90% du transit mondial de marchandises passe aujourd’hui par les océans, devenus « autoroutes de la mondialisation ». Conséquence, la contribution du trafic maritime aux émissions mondiales de gaz à effet de serre est évaluée à 3%. Plus problématique, cette part pourrait augmenter de 50 à 250% d’ici 2050 si rien n’est fait. Le dernier G7 de Biarritz a d’ailleurs repris une proposition des organisations européennes « Seas at Risk » et « Transport & Environment » qui suggèrent de réduire la vitesse des navires pour lutter contre le réchauffement climatique. Une diminution de leur allure de 20% se traduirait par une baisse de 24% de leurs émissions. Un premier pas intéressant car le fuel utilisé par les navires a une concentration en soufre plus de 3 500 fois supérieure à celle du diesel, ce qui fait de cette activité l’une des plus polluantes de la planète.
À l’issue de douze ans de travail, l’Organisation maritime internationale (OMI, une agence de l’ONU) est parvenue à un accord limitant la concentration en soufre du fioul maritime à 0,5% dès 2020, contre 3,5% actuellement. Or, en matière environnementale, le temps presse, dorénavant. C’est tout l’intérêt du concept Airseas, créé en 2016, que de proposer aujourd’hui un moyen d’économiser, selon les routes, de 20 à 40% de carburant (et donc de rejets). Le principe rappelle celui d’une aile de kitesurf ou de parapente mais à l’échelle XXL. « Une aile de 1 000 m2 positionnée devant le navire et faisant des mouvements de huit par rapport à la route permet d’accélérer le vent relatif pour lui faire atteindre jusqu’à 140 km/h. Il en résulte une force de traction pouvant atteindre 100 tonnes » explique Vincent Bernatets, PDG et fondateur d’Airseas. C’est en travaillant chez Airbus sur la création d’activités nouvelles à partir des compétences clés de l’entreprise que ce passionné de voile a imaginé Seawing.
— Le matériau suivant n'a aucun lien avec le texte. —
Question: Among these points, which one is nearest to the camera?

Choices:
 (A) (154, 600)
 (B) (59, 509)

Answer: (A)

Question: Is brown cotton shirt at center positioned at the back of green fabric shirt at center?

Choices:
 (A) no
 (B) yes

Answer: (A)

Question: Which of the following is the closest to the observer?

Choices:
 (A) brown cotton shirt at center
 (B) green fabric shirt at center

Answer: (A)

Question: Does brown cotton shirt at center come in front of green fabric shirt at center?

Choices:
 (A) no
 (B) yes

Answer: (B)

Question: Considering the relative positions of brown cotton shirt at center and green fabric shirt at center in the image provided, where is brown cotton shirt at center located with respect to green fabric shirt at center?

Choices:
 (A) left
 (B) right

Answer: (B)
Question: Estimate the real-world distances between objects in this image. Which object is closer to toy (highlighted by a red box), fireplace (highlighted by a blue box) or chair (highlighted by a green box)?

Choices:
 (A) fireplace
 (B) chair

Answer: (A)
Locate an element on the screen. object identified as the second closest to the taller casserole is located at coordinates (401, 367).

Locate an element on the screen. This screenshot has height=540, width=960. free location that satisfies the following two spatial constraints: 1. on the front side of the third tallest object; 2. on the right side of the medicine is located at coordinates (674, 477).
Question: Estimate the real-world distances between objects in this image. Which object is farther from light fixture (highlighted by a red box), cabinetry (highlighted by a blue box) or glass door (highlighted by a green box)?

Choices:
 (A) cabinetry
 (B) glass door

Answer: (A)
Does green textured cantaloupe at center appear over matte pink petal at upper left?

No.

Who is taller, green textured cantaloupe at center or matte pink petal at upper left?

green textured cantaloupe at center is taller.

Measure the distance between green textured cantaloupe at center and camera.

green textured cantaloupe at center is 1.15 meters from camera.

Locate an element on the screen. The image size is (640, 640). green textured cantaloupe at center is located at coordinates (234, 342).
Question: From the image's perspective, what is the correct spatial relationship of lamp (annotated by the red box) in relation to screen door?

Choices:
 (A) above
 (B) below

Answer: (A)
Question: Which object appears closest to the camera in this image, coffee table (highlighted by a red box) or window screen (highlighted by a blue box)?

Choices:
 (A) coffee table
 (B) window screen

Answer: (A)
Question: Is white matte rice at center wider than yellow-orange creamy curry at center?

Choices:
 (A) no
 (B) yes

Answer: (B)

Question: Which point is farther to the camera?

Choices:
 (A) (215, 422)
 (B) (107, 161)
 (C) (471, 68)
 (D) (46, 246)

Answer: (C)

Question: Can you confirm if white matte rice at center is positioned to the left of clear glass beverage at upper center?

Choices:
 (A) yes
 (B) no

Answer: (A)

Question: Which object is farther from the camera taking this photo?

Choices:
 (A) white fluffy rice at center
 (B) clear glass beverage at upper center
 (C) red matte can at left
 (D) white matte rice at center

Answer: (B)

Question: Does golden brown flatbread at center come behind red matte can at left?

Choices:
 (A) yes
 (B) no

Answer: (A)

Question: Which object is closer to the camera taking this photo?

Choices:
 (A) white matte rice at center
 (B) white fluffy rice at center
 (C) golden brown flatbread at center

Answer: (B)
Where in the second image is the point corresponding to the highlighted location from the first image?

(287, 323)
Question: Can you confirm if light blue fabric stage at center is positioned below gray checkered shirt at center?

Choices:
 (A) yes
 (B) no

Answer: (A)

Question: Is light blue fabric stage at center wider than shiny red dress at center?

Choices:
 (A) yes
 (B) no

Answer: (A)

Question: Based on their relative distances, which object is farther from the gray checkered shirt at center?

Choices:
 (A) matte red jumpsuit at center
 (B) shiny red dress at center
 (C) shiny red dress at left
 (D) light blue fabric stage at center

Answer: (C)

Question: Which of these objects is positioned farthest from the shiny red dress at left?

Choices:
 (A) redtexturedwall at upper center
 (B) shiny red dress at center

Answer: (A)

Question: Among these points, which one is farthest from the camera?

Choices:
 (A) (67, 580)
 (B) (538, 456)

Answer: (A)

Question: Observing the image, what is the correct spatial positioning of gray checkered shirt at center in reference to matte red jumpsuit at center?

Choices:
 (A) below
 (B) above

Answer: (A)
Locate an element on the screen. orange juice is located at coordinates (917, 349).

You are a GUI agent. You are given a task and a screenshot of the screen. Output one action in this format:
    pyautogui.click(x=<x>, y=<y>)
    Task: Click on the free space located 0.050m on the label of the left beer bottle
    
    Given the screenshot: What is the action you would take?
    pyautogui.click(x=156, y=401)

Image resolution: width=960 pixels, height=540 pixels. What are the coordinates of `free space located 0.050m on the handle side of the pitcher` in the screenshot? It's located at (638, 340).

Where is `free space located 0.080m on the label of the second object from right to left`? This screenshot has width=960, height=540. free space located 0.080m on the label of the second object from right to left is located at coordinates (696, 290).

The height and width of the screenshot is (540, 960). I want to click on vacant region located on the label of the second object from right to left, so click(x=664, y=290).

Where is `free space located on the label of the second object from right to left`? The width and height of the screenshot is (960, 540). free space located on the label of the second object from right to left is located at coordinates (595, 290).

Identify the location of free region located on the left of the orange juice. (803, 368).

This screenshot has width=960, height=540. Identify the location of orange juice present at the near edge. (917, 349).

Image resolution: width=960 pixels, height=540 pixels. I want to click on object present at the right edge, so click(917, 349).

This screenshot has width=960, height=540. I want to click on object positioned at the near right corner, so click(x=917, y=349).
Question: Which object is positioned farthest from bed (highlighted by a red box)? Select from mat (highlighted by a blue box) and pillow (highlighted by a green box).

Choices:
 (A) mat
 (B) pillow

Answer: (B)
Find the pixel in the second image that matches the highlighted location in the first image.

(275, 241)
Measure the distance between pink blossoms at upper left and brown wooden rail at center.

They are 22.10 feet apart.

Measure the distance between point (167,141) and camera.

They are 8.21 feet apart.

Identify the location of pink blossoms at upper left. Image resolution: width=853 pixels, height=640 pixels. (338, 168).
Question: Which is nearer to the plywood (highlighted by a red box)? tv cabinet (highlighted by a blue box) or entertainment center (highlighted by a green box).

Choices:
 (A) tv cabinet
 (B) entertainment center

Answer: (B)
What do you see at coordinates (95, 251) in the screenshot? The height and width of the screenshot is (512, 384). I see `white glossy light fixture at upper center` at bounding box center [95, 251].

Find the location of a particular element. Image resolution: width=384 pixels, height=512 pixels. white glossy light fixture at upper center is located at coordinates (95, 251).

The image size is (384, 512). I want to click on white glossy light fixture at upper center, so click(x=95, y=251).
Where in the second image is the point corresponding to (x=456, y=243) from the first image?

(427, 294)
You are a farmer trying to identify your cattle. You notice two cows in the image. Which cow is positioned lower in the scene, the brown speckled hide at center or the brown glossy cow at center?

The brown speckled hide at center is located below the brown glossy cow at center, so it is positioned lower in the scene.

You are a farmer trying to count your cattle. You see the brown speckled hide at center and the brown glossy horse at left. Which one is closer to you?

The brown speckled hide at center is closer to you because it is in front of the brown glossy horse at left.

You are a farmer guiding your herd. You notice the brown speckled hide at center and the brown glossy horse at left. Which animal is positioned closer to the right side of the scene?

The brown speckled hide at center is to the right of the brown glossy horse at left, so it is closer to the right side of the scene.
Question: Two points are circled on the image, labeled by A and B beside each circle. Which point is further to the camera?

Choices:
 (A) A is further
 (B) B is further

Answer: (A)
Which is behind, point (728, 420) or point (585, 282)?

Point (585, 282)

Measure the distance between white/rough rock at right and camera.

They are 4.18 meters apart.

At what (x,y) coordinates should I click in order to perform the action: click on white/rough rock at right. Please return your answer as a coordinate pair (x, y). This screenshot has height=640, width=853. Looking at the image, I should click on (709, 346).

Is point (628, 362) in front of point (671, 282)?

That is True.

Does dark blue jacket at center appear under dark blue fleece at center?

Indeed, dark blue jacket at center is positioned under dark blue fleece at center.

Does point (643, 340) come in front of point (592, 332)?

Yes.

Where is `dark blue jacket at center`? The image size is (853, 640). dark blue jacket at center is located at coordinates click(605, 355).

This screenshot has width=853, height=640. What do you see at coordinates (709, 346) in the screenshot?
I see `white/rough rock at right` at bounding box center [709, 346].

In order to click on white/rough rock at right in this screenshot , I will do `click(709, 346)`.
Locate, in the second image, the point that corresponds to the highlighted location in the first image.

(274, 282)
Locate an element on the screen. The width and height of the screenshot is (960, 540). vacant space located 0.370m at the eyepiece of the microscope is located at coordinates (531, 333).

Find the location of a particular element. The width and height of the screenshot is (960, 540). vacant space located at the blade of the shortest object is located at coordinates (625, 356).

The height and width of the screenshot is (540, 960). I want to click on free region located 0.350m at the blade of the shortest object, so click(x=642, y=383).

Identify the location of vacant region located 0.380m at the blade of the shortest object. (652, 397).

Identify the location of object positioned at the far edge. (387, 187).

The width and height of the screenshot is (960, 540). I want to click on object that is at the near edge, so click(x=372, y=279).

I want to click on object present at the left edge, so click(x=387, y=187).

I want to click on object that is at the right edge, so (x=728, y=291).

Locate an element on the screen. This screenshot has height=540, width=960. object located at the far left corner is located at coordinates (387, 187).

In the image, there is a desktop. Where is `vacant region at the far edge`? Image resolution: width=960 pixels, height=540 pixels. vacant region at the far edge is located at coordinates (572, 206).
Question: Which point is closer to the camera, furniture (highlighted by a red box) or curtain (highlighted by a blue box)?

« Le savoir-faire Airbus a permis le développement d’un système de pilotage automatique inspiré de l’aéronautique qui indique à quel moment utiliser la voile en fonction de la météo et sur quelle route. Ce qui fait toute l’opérationnalité et la performance de la solution Airseas, c’est précisément cette automatisation totale du dispositif. Une pression sur un bouton suffit à l’équipage pour que la voile se déploie à partir d’un mât de 30 mètres. Elle se place 500 m environ devant le navire et se pilote seule grâce au boîtier installé sur l’aile. Une autre pression et l’aile se replie dans son logement à bord. » De quoi convaincre l’armateur japonais Kawasaki Kisen Kaisha (K Line), cinquième flotte mondiale avec 520 navires, avec qui Airseas a signé un premier contrat majeur. Après un test opérationnel fin 2021, la start-up toulousaine fournira 50 vraquiers de 300 mètres de long.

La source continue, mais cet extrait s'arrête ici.